<<<<
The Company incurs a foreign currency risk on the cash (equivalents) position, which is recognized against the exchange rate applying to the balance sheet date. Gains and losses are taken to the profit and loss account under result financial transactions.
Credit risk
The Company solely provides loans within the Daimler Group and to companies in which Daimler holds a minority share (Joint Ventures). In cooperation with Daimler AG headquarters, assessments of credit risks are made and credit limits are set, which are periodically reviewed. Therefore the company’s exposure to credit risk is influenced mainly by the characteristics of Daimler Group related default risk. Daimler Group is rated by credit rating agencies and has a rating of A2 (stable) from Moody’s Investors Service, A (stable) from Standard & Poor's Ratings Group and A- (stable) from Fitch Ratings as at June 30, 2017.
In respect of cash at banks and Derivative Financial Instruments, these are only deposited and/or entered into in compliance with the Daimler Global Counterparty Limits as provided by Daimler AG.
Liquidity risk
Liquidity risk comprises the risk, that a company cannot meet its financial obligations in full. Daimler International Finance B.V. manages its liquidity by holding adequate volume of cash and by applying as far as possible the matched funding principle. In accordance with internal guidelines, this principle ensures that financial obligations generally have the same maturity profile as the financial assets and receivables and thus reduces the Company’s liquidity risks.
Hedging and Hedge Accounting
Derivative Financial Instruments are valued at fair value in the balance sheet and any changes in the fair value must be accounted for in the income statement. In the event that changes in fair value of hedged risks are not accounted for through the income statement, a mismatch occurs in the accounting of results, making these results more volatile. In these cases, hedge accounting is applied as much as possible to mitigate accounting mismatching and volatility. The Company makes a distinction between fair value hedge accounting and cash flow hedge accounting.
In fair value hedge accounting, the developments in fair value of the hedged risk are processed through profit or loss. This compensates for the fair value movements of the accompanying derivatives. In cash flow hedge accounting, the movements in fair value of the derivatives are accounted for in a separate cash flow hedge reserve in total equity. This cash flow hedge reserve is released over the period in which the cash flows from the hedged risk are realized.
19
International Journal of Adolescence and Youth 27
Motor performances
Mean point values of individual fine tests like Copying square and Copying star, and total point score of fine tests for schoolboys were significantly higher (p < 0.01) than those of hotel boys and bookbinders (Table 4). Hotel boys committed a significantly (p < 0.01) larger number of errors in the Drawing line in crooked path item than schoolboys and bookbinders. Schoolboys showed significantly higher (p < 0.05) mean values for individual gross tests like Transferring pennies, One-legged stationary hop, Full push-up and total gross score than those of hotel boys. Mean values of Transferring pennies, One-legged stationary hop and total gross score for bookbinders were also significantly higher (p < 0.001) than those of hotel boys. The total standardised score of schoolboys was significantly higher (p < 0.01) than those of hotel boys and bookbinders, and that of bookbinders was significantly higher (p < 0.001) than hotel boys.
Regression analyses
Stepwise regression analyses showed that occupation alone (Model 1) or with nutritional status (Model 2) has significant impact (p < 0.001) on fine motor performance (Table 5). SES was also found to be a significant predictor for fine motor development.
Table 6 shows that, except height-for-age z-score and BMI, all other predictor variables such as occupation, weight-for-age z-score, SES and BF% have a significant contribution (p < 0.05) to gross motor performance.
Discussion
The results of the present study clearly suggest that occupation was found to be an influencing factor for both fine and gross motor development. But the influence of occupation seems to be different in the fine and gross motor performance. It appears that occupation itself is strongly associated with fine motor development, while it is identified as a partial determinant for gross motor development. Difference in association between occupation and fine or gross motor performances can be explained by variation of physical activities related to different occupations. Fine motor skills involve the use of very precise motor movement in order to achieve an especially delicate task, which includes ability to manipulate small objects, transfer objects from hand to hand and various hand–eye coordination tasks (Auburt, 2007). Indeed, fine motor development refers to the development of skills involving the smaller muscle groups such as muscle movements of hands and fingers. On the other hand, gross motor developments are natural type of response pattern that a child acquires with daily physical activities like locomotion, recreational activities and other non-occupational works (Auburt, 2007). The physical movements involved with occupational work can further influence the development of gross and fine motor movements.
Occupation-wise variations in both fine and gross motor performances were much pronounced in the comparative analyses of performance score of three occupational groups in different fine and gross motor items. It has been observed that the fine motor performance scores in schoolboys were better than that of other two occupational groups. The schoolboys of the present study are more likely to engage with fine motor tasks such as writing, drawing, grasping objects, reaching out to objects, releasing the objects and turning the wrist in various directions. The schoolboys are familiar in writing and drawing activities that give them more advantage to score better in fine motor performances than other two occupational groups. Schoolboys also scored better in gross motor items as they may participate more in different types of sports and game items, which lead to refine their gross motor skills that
>>>>
Output the listing exactly. Leave no line out.

Written solution:
The Company incurs a foreign currency risk on the cash (equivalents) position, which is recognized against the exchange rate applying to the balance sheet date. Gains and losses are taken to the profit and loss account under result financial transactions.
Credit risk
The Company solely provides loans within the Daimler Group and to companies in which Daimler holds a minority share (Joint Ventures). In cooperation with Daimler AG headquarters, assessments of credit risks are made and credit limits are set, which are periodically reviewed. Therefore the company’s exposure to credit risk is influenced mainly by the characteristics of Daimler Group related default risk. Daimler Group is rated by credit rating agencies and has a rating of A2 (stable) from Moody’s Investors Service, A (stable) from Standard & Poor's Ratings Group and A- (stable) from Fitch Ratings as at June 30, 2017.
In respect of cash at banks and Derivative Financial Instruments, these are only deposited and/or entered into in compliance with the Daimler Global Counterparty Limits as provided by Daimler AG.
Liquidity risk
Liquidity risk comprises the risk, that a company cannot meet its financial obligations in full. Daimler International Finance B.V. manages its liquidity by holding adequate volume of cash and by applying as far as possible the matched funding principle. In accordance with internal guidelines, this principle ensures that financial obligations generally have the same maturity profile as the financial assets and receivables and thus reduces the Company’s liquidity risks.
Hedging and Hedge Accounting
Derivative Financial Instruments are valued at fair value in the balance sheet and any changes in the fair value must be accounted for in the income statement. In the event that changes in fair value of hedged risks are not accounted for through the income statement, a mismatch occurs in the accounting of results, making these results more volatile. In these cases, hedge accounting is applied as much as possible to mitigate accounting mismatching and volatility. The Company makes a distinction between fair value hedge accounting and cash flow hedge accounting.
In fair value hedge accounting, the developments in fair value of the hedged risk are processed through profit or loss. This compensates for the fair value movements of the accompanying derivatives. In cash flow hedge accounting, the movements in fair value of the derivatives are accounted for in a separate cash flow hedge reserve in total equity. This cash flow hedge reserve is released over the period in which the cash flows from the hedged risk are realized.
19
International Journal of Adolescence and Youth 27
Motor performances
Mean point values of individual fine tests like Copying square and Copying star, and total point score of fine tests for schoolboys were significantly higher (p < 0.01) than those of hotel boys and bookbinders (Table 4). Hotel boys committed a significantly (p < 0.01) larger number of errors in the Drawing line in crooked path item than schoolboys and bookbinders. Schoolboys showed significantly higher (p < 0.05) mean values for individual gross tests like Transferring pennies, One-legged stationary hop, Full push-up and total gross score than those of hotel boys. Mean values of Transferring pennies, One-legged stationary hop and total gross score for bookbinders were also significantly higher (p < 0.001) than those of hotel boys. The total standardised score of schoolboys was significantly higher (p < 0.01) than those of hotel boys and bookbinders, and that of bookbinders was significantly higher (p < 0.001) than hotel boys.
Regression analyses
Stepwise regression analyses showed that occupation alone (Model 1) or with nutritional status (Model 2) has significant impact (p < 0.001) on fine motor performance (Table 5). SES was also found to be a significant predictor for fine motor development.
Table 6 shows that, except height-for-age z-score and BMI, all other predictor variables such as occupation, weight-for-age z-score, SES and BF% have a significant contribution (p < 0.05) to gross motor performance.
Discussion
The results of the present study clearly suggest that occupation was found to be an influencing factor for both fine and gross motor development. But the influence of occupation seems to be different in the fine and gross motor performance. It appears that occupation itself is strongly associated with fine motor development, while it is identified as a partial determinant for gross motor development. Difference in association between occupation and fine or gross motor performances can be explained by variation of physical activities related to different occupations. Fine motor skills involve the use of very precise motor movement in order to achieve an especially delicate task, which includes ability to manipulate small objects, transfer objects from hand to hand and various hand–eye coordination tasks (Auburt, 2007). Indeed, fine motor development refers to the development of skills involving the smaller muscle groups such as muscle movements of hands and fingers. On the other hand, gross motor developments are natural type of response pattern that a child acquires with daily physical activities like locomotion, recreational activities and other non-occupational works (Auburt, 2007). The physical movements involved with occupational work can further influence the development of gross and fine motor movements.
Occupation-wise variations in both fine and gross motor performances were much pronounced in the comparative analyses of performance score of three occupational groups in different fine and gross motor items. It has been observed that the fine motor performance scores in schoolboys were better than that of other two occupational groups. The schoolboys of the present study are more likely to engage with fine motor tasks such as writing, drawing, grasping objects, reaching out to objects, releasing the objects and turning the wrist in various directions. The schoolboys are familiar in writing and drawing activities that give them more advantage to score better in fine motor performances than other two occupational groups. Schoolboys also scored better in gross motor items as they may participate more in different types of sports and game items, which lead to refine their gross motor skills that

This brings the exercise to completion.